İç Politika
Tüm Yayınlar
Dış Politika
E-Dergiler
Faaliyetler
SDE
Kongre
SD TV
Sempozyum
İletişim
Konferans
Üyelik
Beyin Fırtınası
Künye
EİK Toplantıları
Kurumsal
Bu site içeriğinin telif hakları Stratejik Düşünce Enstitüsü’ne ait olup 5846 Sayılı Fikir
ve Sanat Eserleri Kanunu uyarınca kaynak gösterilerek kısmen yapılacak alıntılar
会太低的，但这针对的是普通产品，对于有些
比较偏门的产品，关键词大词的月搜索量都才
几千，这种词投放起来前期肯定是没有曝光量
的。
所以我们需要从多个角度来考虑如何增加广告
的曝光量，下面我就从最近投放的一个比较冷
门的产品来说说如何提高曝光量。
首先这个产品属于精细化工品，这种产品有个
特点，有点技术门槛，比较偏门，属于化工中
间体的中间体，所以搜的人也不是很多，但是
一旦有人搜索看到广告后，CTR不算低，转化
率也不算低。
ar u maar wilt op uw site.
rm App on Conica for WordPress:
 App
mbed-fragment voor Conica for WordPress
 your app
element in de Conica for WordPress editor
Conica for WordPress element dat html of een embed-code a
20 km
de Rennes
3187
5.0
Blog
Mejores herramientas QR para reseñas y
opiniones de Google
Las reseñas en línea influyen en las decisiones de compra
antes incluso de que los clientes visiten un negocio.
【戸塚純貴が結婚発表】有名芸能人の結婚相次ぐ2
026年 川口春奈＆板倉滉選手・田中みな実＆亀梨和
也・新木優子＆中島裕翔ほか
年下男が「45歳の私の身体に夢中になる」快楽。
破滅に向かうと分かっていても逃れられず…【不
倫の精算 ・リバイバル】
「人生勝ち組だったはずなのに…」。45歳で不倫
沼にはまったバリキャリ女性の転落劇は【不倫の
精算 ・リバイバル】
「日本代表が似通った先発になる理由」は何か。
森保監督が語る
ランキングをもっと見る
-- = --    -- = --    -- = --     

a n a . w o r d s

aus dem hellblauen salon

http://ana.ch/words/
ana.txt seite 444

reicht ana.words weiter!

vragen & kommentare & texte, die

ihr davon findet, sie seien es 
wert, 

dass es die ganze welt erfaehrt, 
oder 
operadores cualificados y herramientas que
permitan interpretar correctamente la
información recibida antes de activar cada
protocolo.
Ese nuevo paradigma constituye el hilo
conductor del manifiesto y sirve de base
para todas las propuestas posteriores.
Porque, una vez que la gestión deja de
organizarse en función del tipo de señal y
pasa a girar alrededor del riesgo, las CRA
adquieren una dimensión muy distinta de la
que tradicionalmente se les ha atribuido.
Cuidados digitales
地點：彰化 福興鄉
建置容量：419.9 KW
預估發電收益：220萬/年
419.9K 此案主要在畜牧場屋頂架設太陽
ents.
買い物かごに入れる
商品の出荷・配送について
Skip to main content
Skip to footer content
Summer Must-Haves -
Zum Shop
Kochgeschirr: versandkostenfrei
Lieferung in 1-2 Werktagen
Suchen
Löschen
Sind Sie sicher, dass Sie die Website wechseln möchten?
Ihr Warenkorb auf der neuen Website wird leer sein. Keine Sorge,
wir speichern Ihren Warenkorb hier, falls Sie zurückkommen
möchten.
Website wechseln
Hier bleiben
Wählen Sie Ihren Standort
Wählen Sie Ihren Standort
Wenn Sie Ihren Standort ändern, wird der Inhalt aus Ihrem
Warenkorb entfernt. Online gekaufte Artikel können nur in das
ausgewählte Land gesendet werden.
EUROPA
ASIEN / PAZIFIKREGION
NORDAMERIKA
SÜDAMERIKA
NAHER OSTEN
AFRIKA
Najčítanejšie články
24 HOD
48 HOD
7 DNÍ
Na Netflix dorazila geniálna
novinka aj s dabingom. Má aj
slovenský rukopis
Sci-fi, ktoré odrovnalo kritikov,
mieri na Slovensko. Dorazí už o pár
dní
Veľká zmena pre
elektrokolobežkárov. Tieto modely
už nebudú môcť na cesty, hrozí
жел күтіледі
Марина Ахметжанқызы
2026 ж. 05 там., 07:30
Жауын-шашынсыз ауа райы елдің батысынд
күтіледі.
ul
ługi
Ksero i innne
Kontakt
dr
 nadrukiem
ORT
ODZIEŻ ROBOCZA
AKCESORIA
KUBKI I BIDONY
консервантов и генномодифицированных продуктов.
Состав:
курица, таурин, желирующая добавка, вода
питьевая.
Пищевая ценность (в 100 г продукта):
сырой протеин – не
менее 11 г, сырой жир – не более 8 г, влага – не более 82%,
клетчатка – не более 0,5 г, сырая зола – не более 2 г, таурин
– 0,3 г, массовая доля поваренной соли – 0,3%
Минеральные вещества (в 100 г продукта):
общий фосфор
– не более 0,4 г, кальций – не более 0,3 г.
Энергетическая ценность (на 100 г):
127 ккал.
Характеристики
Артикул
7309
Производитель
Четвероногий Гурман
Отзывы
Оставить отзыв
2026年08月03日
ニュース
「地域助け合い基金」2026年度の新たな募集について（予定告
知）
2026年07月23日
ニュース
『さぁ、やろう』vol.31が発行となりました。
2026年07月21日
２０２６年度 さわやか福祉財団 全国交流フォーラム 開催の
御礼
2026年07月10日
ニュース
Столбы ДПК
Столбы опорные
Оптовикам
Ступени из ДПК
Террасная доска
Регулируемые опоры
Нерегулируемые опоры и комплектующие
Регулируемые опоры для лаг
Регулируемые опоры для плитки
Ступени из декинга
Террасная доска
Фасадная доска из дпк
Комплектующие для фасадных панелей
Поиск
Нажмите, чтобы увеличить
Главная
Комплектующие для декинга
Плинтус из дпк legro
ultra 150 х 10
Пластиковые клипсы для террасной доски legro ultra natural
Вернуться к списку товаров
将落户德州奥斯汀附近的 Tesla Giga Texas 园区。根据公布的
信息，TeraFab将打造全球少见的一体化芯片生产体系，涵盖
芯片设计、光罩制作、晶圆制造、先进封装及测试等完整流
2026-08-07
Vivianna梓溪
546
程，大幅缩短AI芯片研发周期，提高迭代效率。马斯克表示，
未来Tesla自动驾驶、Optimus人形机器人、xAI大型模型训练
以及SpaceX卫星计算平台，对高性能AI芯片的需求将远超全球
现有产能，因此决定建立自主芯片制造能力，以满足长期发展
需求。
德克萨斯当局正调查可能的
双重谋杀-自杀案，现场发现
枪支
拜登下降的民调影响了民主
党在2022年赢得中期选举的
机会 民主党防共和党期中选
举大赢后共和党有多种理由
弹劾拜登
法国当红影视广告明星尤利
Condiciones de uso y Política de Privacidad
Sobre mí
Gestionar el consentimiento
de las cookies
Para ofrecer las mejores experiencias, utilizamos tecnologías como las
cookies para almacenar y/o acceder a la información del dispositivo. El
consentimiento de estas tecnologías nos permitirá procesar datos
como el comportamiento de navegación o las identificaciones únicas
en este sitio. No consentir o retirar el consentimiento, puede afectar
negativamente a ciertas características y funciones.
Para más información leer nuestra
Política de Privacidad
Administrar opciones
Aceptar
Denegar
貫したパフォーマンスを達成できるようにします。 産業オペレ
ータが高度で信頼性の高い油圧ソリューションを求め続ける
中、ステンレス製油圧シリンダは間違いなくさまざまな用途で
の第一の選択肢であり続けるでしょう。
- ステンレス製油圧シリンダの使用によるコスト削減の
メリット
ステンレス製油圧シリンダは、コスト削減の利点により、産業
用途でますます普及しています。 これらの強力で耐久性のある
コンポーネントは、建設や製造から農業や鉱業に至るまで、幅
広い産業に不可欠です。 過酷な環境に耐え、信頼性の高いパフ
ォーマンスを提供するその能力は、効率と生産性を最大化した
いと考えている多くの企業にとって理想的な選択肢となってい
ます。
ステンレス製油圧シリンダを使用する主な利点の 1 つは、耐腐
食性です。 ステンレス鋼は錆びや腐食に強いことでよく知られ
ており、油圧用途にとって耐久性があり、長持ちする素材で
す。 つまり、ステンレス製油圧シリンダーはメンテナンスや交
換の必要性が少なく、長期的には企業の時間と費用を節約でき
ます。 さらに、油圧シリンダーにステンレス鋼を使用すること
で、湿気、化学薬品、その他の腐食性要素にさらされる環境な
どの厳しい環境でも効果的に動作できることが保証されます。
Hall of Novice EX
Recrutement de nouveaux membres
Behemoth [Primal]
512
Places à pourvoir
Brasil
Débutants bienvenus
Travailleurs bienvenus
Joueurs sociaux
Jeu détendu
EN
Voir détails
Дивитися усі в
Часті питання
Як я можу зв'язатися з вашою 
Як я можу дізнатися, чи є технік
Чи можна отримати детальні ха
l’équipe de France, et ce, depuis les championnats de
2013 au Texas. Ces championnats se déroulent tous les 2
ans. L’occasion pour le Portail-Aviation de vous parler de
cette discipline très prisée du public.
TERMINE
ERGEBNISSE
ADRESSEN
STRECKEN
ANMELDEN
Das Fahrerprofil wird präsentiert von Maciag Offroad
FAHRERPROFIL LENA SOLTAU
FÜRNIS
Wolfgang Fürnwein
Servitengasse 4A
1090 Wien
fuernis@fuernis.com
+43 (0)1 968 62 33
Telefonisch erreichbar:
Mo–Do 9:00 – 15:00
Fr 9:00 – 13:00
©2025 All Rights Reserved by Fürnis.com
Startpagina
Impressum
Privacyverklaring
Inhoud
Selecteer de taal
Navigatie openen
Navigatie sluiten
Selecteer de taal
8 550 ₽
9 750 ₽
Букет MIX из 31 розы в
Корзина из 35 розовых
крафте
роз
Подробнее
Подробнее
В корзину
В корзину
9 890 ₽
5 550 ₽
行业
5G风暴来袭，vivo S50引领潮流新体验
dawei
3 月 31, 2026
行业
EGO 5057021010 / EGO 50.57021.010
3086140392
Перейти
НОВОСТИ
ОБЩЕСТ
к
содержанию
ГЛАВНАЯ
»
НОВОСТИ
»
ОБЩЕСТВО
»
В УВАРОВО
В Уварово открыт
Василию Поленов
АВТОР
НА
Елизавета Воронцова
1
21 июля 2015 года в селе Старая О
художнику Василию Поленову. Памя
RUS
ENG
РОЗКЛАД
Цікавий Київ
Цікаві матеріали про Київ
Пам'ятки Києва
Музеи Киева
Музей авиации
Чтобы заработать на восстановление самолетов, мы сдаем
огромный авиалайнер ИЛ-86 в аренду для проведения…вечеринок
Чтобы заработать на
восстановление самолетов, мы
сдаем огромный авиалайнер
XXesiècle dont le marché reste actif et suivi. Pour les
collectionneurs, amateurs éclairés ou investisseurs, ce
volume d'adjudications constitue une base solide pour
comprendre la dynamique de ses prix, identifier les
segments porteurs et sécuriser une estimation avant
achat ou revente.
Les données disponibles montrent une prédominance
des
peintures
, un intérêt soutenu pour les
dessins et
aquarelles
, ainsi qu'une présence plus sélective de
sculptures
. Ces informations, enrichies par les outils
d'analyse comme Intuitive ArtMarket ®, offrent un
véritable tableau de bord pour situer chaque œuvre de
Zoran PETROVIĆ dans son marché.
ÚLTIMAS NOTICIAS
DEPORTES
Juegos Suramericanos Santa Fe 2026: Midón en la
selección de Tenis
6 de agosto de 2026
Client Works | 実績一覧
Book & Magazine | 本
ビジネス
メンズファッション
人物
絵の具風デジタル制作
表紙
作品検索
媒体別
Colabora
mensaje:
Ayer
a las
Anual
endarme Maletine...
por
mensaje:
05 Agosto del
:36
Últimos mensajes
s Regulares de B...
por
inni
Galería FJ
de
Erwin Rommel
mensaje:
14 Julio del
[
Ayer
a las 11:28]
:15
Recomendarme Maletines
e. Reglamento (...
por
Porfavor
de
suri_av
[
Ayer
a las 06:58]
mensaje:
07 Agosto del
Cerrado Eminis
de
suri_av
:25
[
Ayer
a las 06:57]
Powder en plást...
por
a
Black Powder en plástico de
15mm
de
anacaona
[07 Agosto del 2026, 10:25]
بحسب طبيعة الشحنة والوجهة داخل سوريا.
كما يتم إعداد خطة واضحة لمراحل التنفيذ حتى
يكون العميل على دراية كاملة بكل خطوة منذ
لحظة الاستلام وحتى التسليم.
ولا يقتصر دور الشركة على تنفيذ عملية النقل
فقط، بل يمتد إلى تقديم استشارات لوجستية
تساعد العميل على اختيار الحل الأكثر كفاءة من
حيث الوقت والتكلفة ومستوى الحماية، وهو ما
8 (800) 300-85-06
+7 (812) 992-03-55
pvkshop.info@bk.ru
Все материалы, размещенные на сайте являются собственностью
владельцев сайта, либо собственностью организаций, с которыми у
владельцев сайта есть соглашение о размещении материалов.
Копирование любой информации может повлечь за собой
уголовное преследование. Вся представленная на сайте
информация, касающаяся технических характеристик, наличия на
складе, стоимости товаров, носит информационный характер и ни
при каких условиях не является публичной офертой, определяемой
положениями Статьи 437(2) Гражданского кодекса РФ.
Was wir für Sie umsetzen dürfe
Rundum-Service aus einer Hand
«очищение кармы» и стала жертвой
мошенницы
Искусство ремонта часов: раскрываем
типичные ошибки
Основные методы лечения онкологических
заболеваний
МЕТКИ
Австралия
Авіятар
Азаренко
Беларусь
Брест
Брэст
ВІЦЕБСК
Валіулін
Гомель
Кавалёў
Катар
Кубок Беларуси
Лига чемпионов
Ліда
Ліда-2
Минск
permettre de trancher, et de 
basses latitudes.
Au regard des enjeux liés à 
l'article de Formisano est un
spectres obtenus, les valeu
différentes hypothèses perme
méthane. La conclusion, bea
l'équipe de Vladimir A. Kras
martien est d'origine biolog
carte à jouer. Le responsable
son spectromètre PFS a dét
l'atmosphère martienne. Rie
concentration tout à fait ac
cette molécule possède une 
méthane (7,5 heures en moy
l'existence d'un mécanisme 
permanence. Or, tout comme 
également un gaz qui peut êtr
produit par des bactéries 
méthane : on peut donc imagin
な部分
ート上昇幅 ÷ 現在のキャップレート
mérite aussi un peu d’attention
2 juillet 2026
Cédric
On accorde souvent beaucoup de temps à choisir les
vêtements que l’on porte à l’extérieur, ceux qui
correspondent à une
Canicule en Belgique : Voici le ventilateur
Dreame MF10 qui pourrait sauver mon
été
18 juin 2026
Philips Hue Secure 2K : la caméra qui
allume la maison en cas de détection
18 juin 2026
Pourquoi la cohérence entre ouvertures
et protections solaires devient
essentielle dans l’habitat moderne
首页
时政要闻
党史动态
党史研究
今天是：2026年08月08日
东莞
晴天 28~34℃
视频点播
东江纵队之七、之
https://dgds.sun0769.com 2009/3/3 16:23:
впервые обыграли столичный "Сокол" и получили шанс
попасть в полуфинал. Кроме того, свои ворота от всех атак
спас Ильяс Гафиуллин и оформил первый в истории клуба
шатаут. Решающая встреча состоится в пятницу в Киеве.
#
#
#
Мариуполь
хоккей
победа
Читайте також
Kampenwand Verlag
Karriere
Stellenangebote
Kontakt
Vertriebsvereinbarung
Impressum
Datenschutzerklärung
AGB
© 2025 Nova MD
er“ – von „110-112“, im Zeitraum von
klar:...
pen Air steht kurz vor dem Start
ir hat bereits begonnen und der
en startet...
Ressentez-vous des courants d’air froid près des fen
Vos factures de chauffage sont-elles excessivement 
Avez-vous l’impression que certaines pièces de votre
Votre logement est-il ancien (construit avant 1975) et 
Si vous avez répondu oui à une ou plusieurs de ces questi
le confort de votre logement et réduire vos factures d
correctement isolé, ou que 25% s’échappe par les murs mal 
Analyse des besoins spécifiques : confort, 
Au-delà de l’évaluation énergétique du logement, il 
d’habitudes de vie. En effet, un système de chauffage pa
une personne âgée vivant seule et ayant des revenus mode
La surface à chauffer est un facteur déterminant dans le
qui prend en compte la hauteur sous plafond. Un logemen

# [Required action]
Copy out each line of the data in which the word "более" appears.

# [Problem solution]
менее 11 г, сырой жир – не более 8 г, влага – не более 82%,
клетчатка – не более 0,5 г, сырая зола – не более 2 г, таурин
– не более 0,4 г, кальций – не более 0,3 г.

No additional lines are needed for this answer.